年金は2か月分その翌月に振り込む、後払い式です。振込日時点で債権が発生する、という考えでは取立する時点から判定して5年分とするしかありません。過払い判明から取立開始に数か月かかるため、全ケースで60月分の回収が不可能です。債務者により対象月数が異なる、という不公平もでできます。



厚労省に質問したい10の事


質問1
振込日時点では裁定の誤りは判明していません。債権額が不明であるが債権は存在するのでしょうか?

質問2
振込日時点で金額不明の債権が存在する、とした場合、これを金銭債権と呼ぶのでしょうか?

質問3
振込日時点では裁定の誤りは判明していません。誰も認識できないのに、受給者が「法的根拠のない不当な利益」を得たとは言えるはずがありません。裁定誤りが判明した時点で、過去(振込日)に遡って振込日時点で債権が発生していた、という解釈でしょうか?

質問4
過去に遡って債権が発生するのではなく、振込日時点で金額不明の債権が確定している、という考えでしょうか?いずれにせよ、今までの判例や学説ににない斬新な解釈であり、世間一般に周知する必要があると思いますが、公表していない理由を教えて下さい。

質問5
判例では再裁定により不当利得返還請求権が発生する、と明確に示されています。振込日時点で発生する、という解釈は、この判例を真っ向から否定する法解釈です。判例を否定する理由を教えて下さい。

質問6
社会保険審査会の裁決では、「処分通知により発生すると解する他なく」とあります。つまり、行政処分以外に債権が発生する事はあり得ない、という事です。個別具体的ではなく、普遍的案件です。年金機構は、行政処分無しに債権が発生する、という法解釈です。社会保険審査会の裁決が間違っている、とする理由を教えて下さい。

質問7
判例、社会保険審査会の裁決のとおり再裁定の時点で返納金債権が発生、額は年金法の時効規定により5年分、という解釈であれば矛盾点が一切生じません。公定力が働いても法的安定性を欠く事はあり得ません。この法解釈を否定する理由は何でしょうか?何か不具合が生じるのでしょうか?

質問8
振込日時点で債権が発生する、という法解釈をとる以上、未払いが後日判明した場合は、振込日時点で国が正当な額を支払わず、不当な利益を得た事になります。
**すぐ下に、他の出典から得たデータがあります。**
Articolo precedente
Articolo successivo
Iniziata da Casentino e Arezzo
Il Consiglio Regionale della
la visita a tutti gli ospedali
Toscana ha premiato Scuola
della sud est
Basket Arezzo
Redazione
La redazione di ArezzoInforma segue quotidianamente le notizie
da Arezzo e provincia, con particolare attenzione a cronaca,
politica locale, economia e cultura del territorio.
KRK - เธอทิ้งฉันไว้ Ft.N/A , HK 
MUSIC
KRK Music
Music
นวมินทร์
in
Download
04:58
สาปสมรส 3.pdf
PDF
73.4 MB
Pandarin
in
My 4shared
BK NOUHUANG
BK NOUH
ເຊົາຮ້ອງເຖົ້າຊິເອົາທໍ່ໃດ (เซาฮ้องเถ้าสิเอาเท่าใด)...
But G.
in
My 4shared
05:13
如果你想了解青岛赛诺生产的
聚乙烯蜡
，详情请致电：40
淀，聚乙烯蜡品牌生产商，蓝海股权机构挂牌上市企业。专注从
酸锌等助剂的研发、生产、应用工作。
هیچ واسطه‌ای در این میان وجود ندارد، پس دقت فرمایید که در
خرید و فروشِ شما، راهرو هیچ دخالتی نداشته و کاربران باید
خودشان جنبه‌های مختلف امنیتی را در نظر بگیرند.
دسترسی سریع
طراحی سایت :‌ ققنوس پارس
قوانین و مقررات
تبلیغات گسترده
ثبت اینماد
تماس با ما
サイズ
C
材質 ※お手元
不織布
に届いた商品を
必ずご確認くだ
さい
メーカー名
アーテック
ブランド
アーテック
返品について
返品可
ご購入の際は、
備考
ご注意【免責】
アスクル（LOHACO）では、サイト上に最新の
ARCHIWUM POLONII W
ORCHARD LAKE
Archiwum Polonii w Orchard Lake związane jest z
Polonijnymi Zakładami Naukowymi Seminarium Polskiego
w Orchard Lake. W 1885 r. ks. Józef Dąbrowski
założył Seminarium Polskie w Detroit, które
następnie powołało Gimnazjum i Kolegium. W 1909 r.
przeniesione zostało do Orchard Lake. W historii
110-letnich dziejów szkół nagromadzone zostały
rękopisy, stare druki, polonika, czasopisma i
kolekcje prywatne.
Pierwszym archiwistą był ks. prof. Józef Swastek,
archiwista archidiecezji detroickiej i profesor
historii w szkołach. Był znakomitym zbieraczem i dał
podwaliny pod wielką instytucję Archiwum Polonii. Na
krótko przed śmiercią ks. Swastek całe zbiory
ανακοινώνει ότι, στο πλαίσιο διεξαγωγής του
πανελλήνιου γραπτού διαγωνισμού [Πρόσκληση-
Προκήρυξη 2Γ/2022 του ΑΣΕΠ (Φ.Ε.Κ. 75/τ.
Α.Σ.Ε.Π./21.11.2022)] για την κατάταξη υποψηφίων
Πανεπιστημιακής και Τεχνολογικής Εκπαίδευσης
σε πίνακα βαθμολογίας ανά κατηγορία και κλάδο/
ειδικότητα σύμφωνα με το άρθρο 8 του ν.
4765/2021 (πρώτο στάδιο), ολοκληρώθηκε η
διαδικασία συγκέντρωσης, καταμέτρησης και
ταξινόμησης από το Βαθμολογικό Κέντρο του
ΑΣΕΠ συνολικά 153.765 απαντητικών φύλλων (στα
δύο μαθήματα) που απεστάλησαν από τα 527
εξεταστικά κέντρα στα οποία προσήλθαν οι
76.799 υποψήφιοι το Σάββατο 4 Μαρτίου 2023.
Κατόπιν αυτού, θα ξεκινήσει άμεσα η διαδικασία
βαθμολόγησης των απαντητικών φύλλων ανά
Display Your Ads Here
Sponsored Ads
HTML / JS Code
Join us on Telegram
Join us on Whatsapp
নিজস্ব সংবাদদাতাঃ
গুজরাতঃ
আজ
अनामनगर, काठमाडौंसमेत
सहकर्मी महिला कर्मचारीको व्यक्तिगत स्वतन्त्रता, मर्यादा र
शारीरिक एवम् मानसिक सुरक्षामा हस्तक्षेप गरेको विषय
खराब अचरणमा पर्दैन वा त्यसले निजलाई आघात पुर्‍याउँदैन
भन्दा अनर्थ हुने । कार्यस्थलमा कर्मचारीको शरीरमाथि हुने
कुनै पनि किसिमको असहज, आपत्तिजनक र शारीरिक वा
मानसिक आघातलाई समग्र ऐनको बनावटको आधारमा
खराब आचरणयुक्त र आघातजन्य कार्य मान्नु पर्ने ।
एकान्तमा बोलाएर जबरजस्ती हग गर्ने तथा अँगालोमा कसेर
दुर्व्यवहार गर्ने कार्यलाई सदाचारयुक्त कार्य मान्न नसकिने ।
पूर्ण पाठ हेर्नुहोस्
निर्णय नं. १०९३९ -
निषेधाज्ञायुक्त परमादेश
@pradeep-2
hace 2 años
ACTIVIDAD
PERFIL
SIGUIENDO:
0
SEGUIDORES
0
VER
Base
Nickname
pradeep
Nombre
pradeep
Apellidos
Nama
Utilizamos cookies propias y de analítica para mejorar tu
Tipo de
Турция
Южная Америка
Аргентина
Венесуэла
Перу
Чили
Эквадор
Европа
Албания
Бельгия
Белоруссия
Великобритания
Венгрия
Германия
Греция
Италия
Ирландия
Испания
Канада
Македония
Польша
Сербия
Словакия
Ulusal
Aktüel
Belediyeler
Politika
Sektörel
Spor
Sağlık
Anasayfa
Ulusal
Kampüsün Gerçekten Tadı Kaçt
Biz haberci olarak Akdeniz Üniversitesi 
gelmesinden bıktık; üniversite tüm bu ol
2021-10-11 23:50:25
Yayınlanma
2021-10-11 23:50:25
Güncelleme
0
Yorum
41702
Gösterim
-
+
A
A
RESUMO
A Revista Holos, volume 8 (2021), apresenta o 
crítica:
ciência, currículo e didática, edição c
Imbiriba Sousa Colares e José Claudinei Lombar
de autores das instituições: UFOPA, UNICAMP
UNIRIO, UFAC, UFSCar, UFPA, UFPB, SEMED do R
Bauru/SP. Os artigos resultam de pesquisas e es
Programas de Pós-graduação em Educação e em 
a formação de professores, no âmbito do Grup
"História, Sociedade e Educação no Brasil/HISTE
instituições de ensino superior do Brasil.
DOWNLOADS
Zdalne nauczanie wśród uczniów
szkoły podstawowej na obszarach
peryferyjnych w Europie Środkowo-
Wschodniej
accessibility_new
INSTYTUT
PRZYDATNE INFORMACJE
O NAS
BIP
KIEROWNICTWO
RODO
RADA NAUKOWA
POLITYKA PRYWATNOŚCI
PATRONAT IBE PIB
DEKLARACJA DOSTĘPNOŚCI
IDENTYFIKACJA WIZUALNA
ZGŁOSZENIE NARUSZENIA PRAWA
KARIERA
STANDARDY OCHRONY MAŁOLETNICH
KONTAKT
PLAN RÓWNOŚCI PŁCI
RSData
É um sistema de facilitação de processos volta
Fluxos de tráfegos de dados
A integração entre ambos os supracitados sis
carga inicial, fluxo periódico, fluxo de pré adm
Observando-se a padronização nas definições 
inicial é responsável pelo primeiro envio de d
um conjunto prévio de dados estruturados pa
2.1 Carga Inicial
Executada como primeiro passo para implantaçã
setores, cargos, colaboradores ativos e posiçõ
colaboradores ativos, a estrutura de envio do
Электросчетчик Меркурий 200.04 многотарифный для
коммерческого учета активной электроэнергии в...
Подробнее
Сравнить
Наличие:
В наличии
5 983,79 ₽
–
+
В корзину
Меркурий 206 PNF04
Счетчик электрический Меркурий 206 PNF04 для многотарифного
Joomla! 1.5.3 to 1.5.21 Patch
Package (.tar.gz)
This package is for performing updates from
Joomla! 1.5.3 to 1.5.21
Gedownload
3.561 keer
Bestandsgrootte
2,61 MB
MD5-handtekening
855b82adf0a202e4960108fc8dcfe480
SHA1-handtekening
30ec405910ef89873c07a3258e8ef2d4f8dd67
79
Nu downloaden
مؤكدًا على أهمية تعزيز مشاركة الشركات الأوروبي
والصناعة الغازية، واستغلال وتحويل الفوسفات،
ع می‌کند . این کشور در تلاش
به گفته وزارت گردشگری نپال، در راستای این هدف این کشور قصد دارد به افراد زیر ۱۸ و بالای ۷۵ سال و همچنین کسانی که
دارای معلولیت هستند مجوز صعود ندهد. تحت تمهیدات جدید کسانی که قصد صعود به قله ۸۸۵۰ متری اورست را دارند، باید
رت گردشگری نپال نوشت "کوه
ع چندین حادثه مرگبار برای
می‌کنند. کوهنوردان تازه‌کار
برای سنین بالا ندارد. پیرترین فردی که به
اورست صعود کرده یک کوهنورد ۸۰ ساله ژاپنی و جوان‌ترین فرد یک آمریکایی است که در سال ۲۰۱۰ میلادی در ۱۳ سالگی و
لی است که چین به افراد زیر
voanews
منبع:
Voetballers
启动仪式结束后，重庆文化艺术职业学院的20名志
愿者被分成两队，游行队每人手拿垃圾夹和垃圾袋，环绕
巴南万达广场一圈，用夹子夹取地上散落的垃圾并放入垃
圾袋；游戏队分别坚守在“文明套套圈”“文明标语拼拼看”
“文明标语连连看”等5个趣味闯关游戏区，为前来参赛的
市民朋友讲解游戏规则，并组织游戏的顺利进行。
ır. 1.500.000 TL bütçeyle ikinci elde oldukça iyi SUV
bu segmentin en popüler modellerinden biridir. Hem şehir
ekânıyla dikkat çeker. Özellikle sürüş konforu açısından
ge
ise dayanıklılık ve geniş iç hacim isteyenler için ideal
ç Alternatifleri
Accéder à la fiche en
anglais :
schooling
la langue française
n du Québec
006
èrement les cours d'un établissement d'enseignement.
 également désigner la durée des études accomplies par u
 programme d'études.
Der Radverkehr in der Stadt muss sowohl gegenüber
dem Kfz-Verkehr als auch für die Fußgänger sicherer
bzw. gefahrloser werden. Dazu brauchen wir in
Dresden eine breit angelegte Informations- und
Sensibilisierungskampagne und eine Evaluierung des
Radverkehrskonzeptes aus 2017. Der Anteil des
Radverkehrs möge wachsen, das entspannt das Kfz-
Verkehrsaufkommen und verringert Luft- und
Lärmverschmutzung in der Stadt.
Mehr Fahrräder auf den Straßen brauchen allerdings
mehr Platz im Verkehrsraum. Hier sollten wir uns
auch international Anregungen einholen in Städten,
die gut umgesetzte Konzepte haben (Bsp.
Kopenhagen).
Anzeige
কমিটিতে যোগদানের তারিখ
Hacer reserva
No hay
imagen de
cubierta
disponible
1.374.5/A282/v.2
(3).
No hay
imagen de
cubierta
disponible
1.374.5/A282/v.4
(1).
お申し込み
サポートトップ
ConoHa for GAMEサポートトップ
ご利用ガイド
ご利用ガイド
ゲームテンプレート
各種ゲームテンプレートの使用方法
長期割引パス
振込日時点で国は不当利得返還義務を負う事になるはずです。
過払いの場合のみ、返納金債権が発生し、未払いだと民法上の返納債務が生じない、と解釈する理由を教えて下さい。

質問9
既に返納してしまった遺族の方から、不当利得返還の請求を受けたり訴訟を起こされた事はありますか?受けた事がある場合は件数・弁済額等の詳細を教えて下さい。

質問10
今後、返納してしまった遺族の方から、不当利得返還の訴訟が起こされる事があれば、裁判で闘争しますか?それとも和解により弁済しますか?自らの法解釈と事務処理の正当性に根拠を持っていれば100%闘争以外はあり得ないはずです。闘争しない可能性があるとしたら、理由を教えて下さい。